▶ [EXERCISE] Rewrite the article about the art grant starting with "RANCHO PENASQUITOS –" and going on through "the school's PTA.", with "art lessons" changed to "painting lessons".

▶ [EXERCISE TEXT]
■ ■ ■ ■ ■ ■ ■
Grant brings art to elementary students

 

By Pat Sherman
UNION-TRIBUNE COMMUNITY NEWS WRITER

March 17, 2006

DAN TREVAN / Union-Tribune photos

Artist Jane LaFazio (right) gave Christian Tuangro help with his still-life picture.

RANCHO PENASQUITOS – The still lifes of French painter Paul Cézanne.

The watercolor landscapes of local artist James Hubbell.

Jane LaFazio is exposing students at Los Peñasquitos Elementary School to the tools and techniques employed by master painters.

LaFazio gives art lessons at the school several days a week, through a grant funded by the school's PTA.

Last week, she showed slides of Cézanne's work to Carol Adams' third-graders. A small bowl of fruit was placed before each group of three students. After the lecture, students began to sketch the fruit.

LaFazio next offered students instruction on how to infuse their drawings with color, using oil pastels to capture the natural pigmentation of pears, oranges and apples.

“What colors do you see in the pear?” LaFazio asked. “Orangish-yellow? Red? A little bit of brown?

“You'll find that with the oil pastel the colors blend really well.”
■ ■ ■ ■ ■ ■ ■
▶ [ENTRIES PROVIDED]
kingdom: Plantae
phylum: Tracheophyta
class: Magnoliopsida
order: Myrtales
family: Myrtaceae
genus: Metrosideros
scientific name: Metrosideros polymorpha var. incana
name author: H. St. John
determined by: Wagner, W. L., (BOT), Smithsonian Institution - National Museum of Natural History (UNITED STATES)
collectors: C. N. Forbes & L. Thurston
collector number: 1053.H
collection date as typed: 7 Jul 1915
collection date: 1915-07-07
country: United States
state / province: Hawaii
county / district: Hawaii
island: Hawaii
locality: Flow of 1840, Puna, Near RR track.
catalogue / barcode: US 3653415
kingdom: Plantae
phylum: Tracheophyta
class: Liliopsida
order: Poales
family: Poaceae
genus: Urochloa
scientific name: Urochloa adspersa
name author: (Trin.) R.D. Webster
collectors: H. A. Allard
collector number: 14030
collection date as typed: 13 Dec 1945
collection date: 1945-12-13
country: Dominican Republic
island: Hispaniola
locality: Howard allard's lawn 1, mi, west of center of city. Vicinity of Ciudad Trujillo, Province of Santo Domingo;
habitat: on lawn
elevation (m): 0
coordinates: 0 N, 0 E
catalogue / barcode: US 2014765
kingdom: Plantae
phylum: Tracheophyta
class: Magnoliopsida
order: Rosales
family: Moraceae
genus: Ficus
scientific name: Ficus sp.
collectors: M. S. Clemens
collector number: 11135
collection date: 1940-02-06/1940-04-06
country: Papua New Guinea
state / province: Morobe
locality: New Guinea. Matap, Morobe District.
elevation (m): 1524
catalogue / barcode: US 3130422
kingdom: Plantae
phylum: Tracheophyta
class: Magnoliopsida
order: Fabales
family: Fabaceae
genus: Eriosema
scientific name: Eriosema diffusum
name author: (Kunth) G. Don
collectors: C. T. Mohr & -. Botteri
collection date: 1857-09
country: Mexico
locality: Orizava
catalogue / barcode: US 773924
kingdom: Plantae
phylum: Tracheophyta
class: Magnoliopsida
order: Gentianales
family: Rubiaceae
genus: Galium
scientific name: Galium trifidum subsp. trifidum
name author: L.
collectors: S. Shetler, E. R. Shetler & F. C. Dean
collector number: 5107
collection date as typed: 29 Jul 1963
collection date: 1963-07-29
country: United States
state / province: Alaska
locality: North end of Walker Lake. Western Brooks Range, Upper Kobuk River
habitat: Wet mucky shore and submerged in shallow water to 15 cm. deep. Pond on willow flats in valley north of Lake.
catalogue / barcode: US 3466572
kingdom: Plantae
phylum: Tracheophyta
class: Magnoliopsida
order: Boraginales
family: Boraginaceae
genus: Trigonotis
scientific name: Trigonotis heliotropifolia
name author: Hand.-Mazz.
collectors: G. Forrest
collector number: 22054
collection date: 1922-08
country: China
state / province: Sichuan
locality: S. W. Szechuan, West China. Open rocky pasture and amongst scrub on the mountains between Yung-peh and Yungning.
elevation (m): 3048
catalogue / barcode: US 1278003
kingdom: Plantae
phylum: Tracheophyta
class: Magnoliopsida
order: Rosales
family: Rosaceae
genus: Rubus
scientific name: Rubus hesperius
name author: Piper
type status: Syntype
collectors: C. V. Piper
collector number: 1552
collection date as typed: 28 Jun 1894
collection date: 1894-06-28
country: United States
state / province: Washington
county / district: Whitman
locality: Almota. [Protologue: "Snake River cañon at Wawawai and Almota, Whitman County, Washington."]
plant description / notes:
■ ■ ■ ■ ■ ■ ■
▶ [SOLUTION FOR THIS PROBLEM]
RANCHO PENASQUITOS – The still lifes of French painter Paul Cézanne.

The watercolor landscapes of local artist James Hubbell.

Jane LaFazio is exposing students at Los Peñasquitos Elementary School to the tools and techniques employed by master painters.

LaFazio gives painting lessons at the school several days a week, through a grant funded by the school's PTA.